Activity: Locate and copy each line in the data that contains the word "Completed".

***** Extracted information

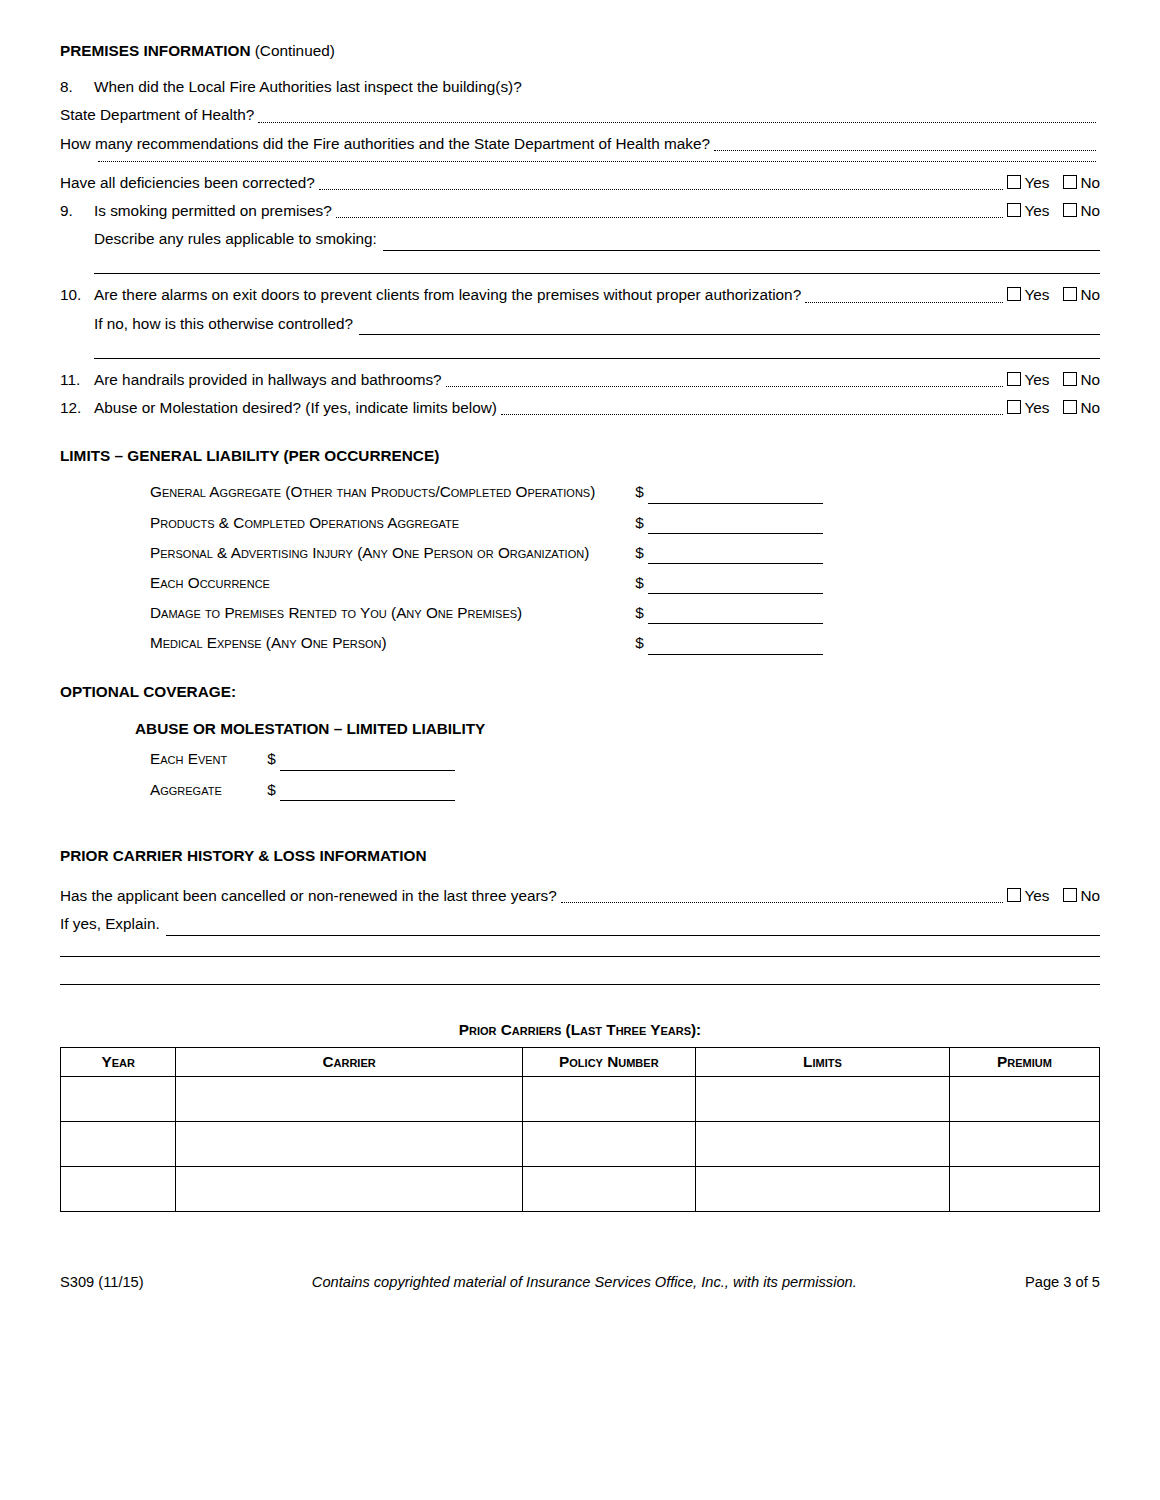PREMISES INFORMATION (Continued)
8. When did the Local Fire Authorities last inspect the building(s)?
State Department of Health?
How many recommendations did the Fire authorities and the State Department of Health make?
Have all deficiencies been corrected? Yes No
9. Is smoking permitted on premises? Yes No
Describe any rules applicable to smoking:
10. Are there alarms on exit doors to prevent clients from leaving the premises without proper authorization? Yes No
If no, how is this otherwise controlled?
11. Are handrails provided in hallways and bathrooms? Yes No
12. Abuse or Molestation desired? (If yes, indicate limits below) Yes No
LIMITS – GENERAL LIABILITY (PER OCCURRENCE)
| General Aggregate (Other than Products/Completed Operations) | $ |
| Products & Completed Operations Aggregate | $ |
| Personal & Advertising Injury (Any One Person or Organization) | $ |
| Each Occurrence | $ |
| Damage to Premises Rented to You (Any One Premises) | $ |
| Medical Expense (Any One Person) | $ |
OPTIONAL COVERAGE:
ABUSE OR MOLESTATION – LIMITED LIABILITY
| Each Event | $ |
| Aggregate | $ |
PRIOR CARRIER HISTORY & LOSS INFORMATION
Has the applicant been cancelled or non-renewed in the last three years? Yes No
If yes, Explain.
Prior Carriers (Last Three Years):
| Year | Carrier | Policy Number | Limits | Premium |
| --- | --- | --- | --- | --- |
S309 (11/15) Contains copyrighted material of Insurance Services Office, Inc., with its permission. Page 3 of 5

**********
***** Extracted information

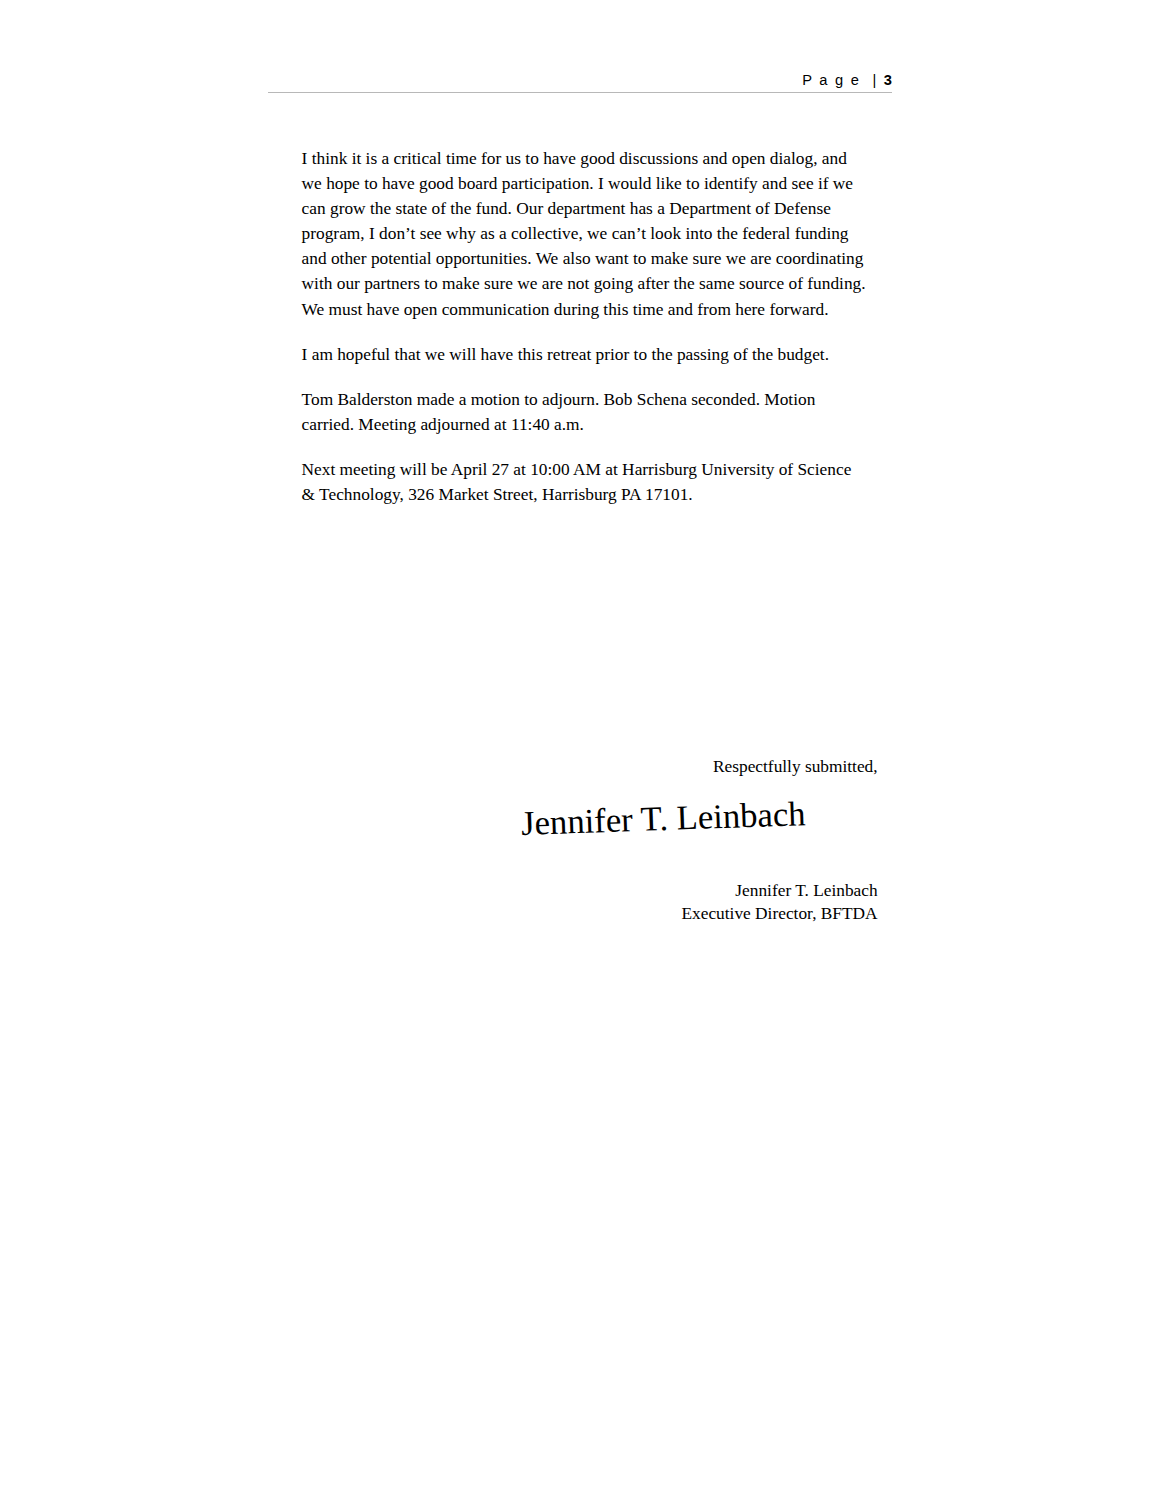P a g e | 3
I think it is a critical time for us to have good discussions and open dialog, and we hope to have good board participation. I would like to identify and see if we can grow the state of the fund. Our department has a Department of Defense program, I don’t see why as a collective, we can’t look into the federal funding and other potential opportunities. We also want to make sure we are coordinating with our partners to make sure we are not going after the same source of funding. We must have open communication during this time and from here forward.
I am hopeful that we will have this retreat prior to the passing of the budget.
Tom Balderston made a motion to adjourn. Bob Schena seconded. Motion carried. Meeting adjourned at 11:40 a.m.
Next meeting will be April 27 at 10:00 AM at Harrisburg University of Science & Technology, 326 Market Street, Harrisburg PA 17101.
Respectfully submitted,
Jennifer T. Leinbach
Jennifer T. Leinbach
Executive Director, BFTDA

**********

Solution:
| General Aggregate (Other than Products/Completed Operations) | $ |
| Products & Completed Operations Aggregate | $ |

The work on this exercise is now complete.